US slowdown won’t mean the end
The global economy should be able to endure the US slowdown, according to ratings house Standard and Poor’s.
While the outlook for 2008 still largely depends on how well the world’s largest economy fares, “a cooler US economy isn’t likely to freeze other countries in the way it often has in the past”.
According to Standard & Poor’s Ratings Services, the current US slowdown is much less critical than it would have been a decade ago.
“The rise of Asia and an improving picture elsewhere have reduced overall dependence on the US as the leader for global growth. Even if the US slips into a recession, industrialised and emerging countries will likely keep growing in 2008, though most will do so more slowly,” S&P senior economist Beth Ann Bovino said.
Bovino said the most positive news will come from the emerging markets, which are still expanding at a solid pace regardless of the significant weakness in the US and the financial market turmoil.
The US economy is trending downwards, with a 70 per cent chance of a recession and real GDP increasing just 0.6 per cent in the fourth quarter of 2007, after a strong 4.9 per cent in the third quarter.
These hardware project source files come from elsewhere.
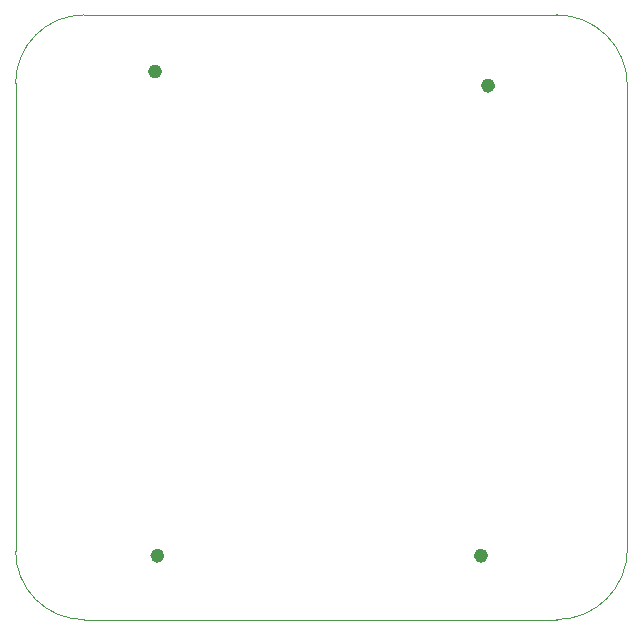
<source format=gbr>
%TF.GenerationSoftware,KiCad,Pcbnew,8.0.5-8.0.5-0~ubuntu24.04.1*%
%TF.CreationDate,2024-09-30T02:40:30+03:30*%
%TF.ProjectId,stm32buckusb,73746d33-3262-4756-936b-7573622e6b69,rev?*%
%TF.SameCoordinates,Original*%
%TF.FileFunction,Profile,NP*%
%FSLAX46Y46*%
G04 Gerber Fmt 4.6, Leading zero omitted, Abs format (unit mm)*
G04 Created by KiCad (PCBNEW 8.0.5-8.0.5-0~ubuntu24.04.1) date 2024-09-30 02:40:30*
%MOMM*%
%LPD*%
G01*
G04 APERTURE LIST*
%TA.AperFunction,Profile*%
%ADD10C,0.601000*%
%TD*%
%TA.AperFunction,Profile*%
%ADD11C,0.050000*%
%TD*%
G04 APERTURE END LIST*
D10*
X92100500Y-118400000D02*
G75*
G02*
X91499500Y-118400000I-300500J0D01*
G01*
X91499500Y-118400000D02*
G75*
G02*
X92100500Y-118400000I300500J0D01*
G01*
X119500500Y-118400000D02*
G75*
G02*
X118899500Y-118400000I-300500J0D01*
G01*
X118899500Y-118400000D02*
G75*
G02*
X119500500Y-118400000I300500J0D01*
G01*
X120100500Y-78600000D02*
G75*
G02*
X119499500Y-78600000I-300500J0D01*
G01*
X119499500Y-78600000D02*
G75*
G02*
X120100500Y-78600000I300500J0D01*
G01*
X91900500Y-77400000D02*
G75*
G02*
X91299500Y-77400000I-300500J0D01*
G01*
X91299500Y-77400000D02*
G75*
G02*
X91900500Y-77400000I300500J0D01*
G01*
D11*
X79800000Y-78400000D02*
X79800000Y-118000000D01*
X131600000Y-117800000D02*
X131600000Y-78600000D01*
X131600000Y-117800000D02*
G75*
G02*
X125600000Y-123800000I-6000000J0D01*
G01*
X125600000Y-72600000D02*
X85600000Y-72600000D01*
X85600000Y-123800000D02*
X125600000Y-123800000D01*
X125600000Y-72600000D02*
G75*
G02*
X131600000Y-78600000I0J-6000000D01*
G01*
X85600000Y-123800000D02*
G75*
G02*
X79800000Y-118000000I0J5800000D01*
G01*
X79800000Y-78400000D02*
G75*
G02*
X85600000Y-72600000I5800000J0D01*
G01*
M02*

</source>
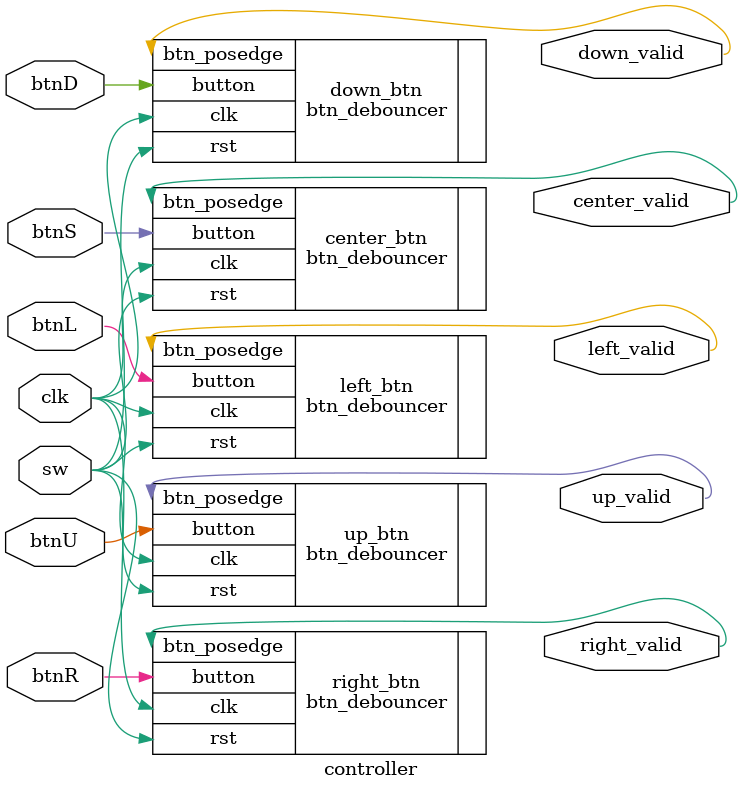
<source format=v>
`timescale 1ns / 1ps
module controller(
	// INPUT
	clk, btnU, btnD, btnL, btnR, btnS, sw,
	// OUTPUT
	up_valid, down_valid, left_valid, right_valid, center_valid
    );
	 
	input clk;
	input btnU; // up button
	input btnD; // down button
	input btnL; // left button
	input btnR; // right button
	input btnS; // center button
	input sw; // switch (reset toggle)
	
	output up_valid;
	output down_valid;
	output left_valid;
	output right_valid;
	output center_valid;	
	
	
	btn_debouncer up_btn(
		// INPUT
		.clk(clk), 
		.button(btnU), 
		.rst(sw),
		
		// OUTPUT
		.btn_posedge(up_valid)
   );
	
	btn_debouncer down_btn(
		// INPUT
		.clk(clk), 
		.button(btnD), 
		.rst(sw),
		
		// OUTPUT
		.btn_posedge(down_valid)
   );
	
	btn_debouncer left_btn(
		// INPUT
		.clk(clk), 
		.button(btnL), 
		.rst(sw),
		
		// OUTPUT
		.btn_posedge(left_valid)
   );
	
	btn_debouncer right_btn(
		// INPUT
		.clk(clk), 
		.button(btnR), 
		.rst(sw),
		
		// OUTPUT
		.btn_posedge(right_valid)
   );
	
	btn_debouncer center_btn(
		// INPUT
		.clk(clk), 
		.button(btnS), 
		.rst(sw),
		
		// OUTPUT
		.btn_posedge(center_valid)
   );




endmodule

</source>
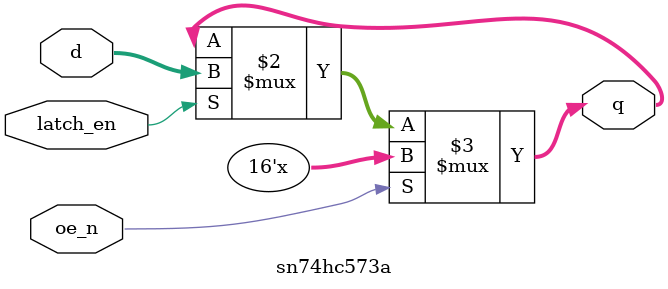
<source format=v>
/*------------------------------------------------------------------------------
--  SNx4HC573A Octal Transparent D-Type Latches With 3-State Outputs
--  Verilog Behavioral Model
------------------------------------------------------------------------------*/
module sn74hc573a (
  input  wire        oe_n    ,
  input  wire        latch_en,
  input  wire [15:0] d       ,
  output wire [15:0] q
);

  assign q = ~oe_n ? latch_en ? d : q : 16'bz;

endmodule
</source>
Standard & Poor’s expects GDP to drop in the first half of 2008 and then to rise through the second half, as monetary and fiscal stimuli kick in. And it expects GDP to rise 1.2 per cent this year, a 1 per cent drop from 2007.
According to Bovino, the US reliance on foreign capital has been touted as a major danger point.
“While improving from the record current account deficit that was reached in 2006, the current gap is a still high 5.4 per cent of GDP. Private money was almost entirely financing it — at very low interest rates,” she said.
“Now foreign investors have lost confidence in US securities, and the US dollar, and money is not so easy to come by.”